Francuska krytyka pisała, że reżyser po swojemu miesza surrealistyczną komedię, magiczny realizm, erotyczną farsę, próbując to utrzymać w ryzach jednej narracji. I jeszcze recenzenci wypominają, że Alain Guiraudie zawsze był irytujący, zawsze wprawiał w zakłopotanie, ponieważ nie umiał się oprzeć pędowi do zabawy, do anarchii, do uprawiania fantastyki. A ten film, jak piszą, to także fanaberia i satyra.

Francja, którą my tutaj widzimy, jest krajem malkontentów, jest galerią odmieńców, jest krajem ludzi, którzy próbują zrównoważyć własne nadwerężone ego postawami rasistowskimi i czerpią główną satysfakcję życiową nie z tego, że im się coś powiodło, tylko z tego, że mają jaśniejszy odcień skóry. Poza tym Francuzi to mizogini, bojący się kobiet i pożądający ich, nie umiejący wyjść z kręgu tych wykluczających się emocji. Obłudnicy, ludzie odruchowo uciekający się do przemocy jako najprostszego sposobu rozwiązania konfliktu. Mamy tu więc dość zabawny komentarz do całkiem niezabawnych czasów.

 

 

 

piątek, 28.10, godz. 18:00
sala kinowa KOK

WSTĘP WOLNY

 

Rezerwacja miejsc pod numerem tel.: (65) 512 05 75

 

DKF 28.10. "Biegacz, dziwka, Arab, mąż"
Podsumowanie dyskusji

Ten galimatias, to splątanie, to „krzywe zwierciadło” filmowe zostało przyjęte pogodnie, ze zrozumieniem, z ciepłą i wybaczającą ironią. Historia zaskakiwała częstymi zwrotami akcji, ponieważ bohaterowie reagują przyjętymi w społeczności schematami, kliszami. I – po pierwsze – nie zdążają dobrać właściwego schematu do sytuacji, która się szybko zmienia, a po drugie – inni też reagują według schematu. I zawsze odpowiedniego – i stąd całe zamieszanie.
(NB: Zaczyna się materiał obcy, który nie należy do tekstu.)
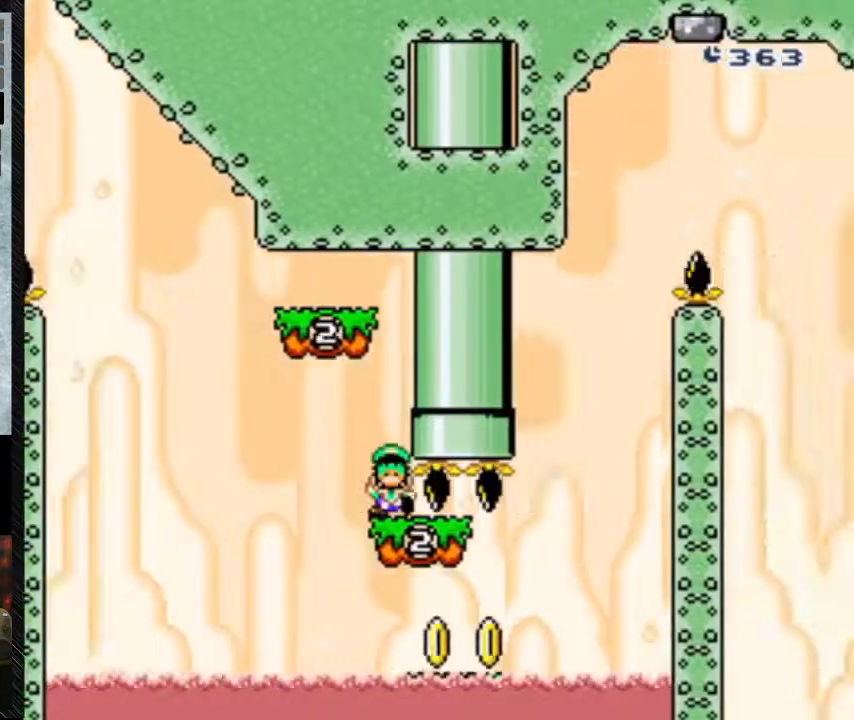
{"buttons": ["Y"], "events": [[500, "DPAD_DOWN", "up"]]}
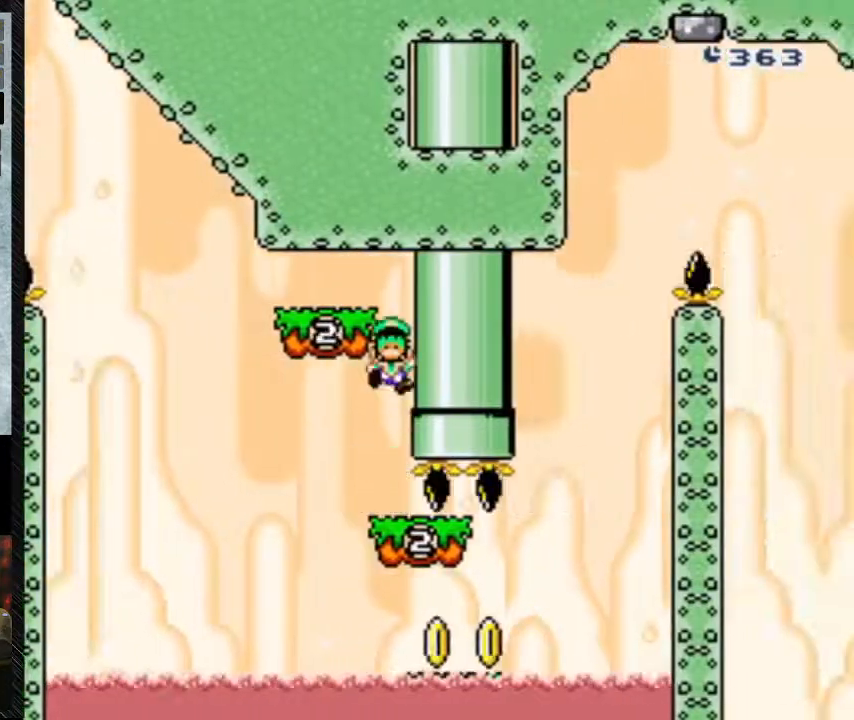
{"buttons": ["Y"], "events": []}
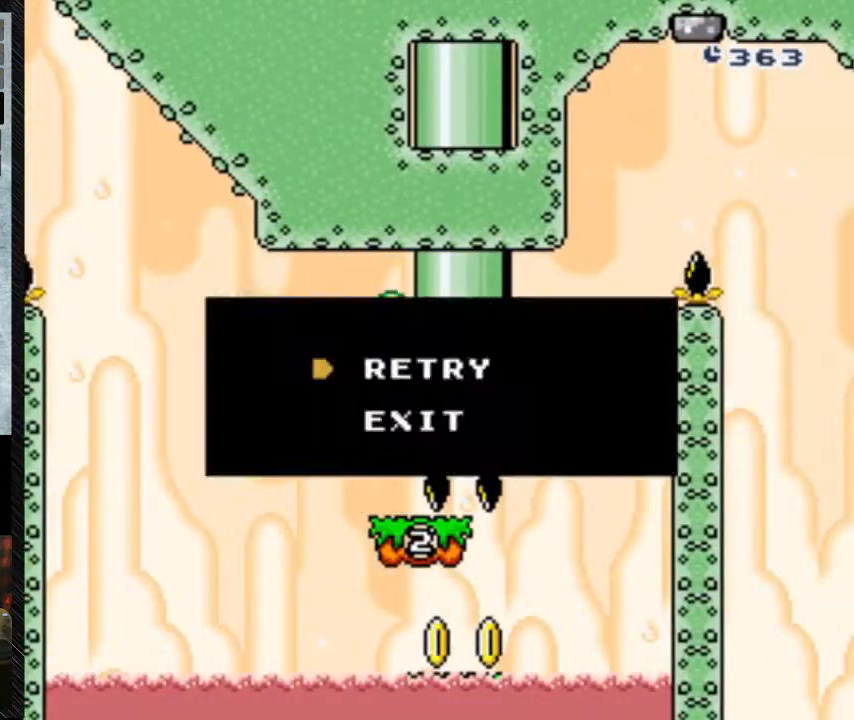
{"buttons": [], "events": [[400, "Y", "up"]]}
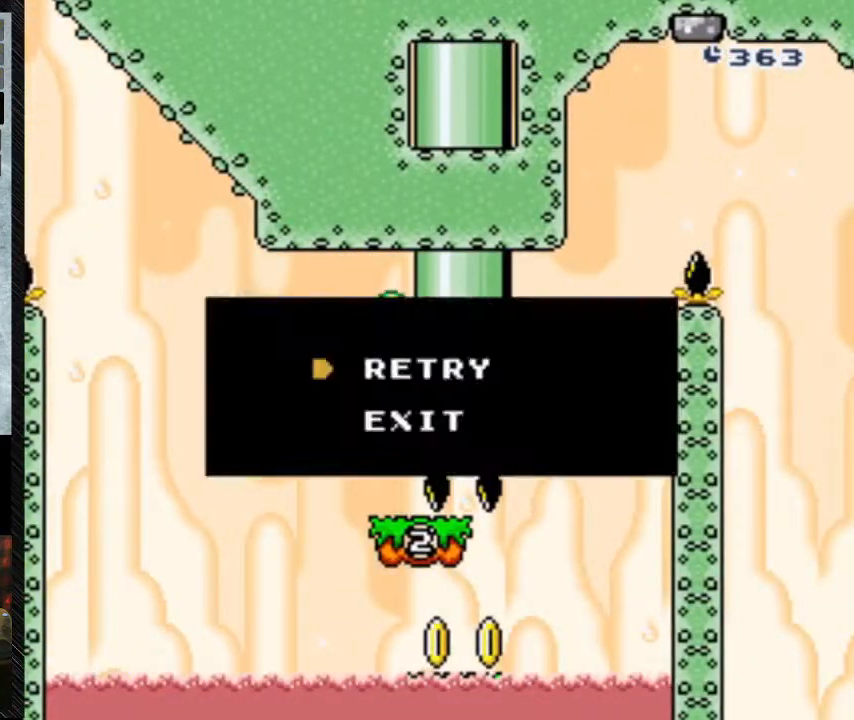
{"buttons": [], "events": []}
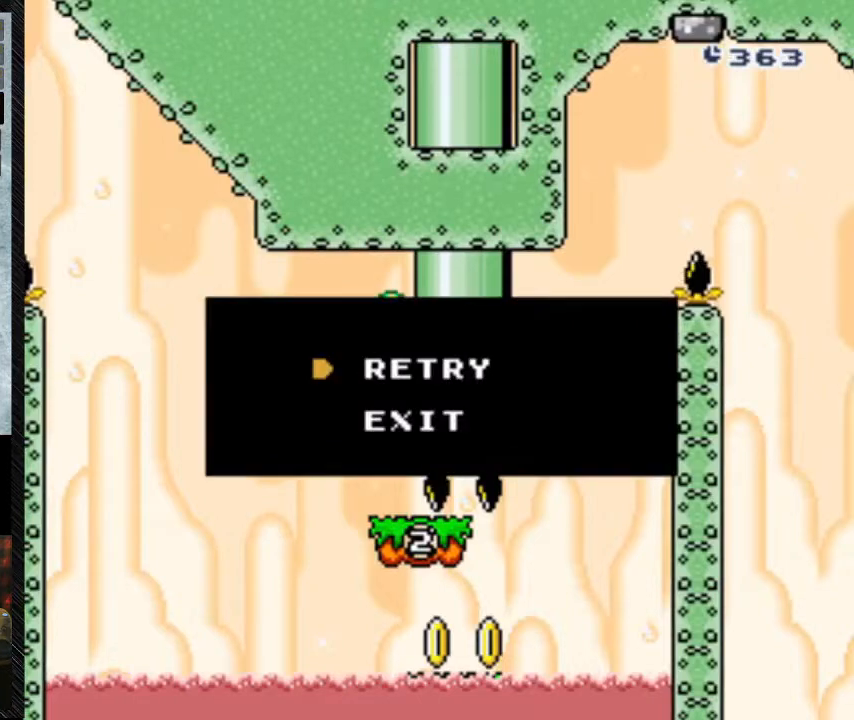
{"buttons": [], "events": [[300, "A", "down"], [467, "A", "up"]]}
I tak to płynie: z rólki do rólki, z gotowca w gotowiec…

A przecież ta koniunktura miewała już swoich wzniosłych antenatów, na co zwrócili Państwo uwagę. Padło nazwisko Henriego Toulouse-Lautreca, wybitnego, a przedwcześnie zmarłego (1901) francuskiego malarza i grafika. Z jego wyczuciem do paryskich kabaretów, domów uciech, z jego alkoholizmem, z jego kobietami…

Tak… Francja się nie starzeje, Francja się odnawia.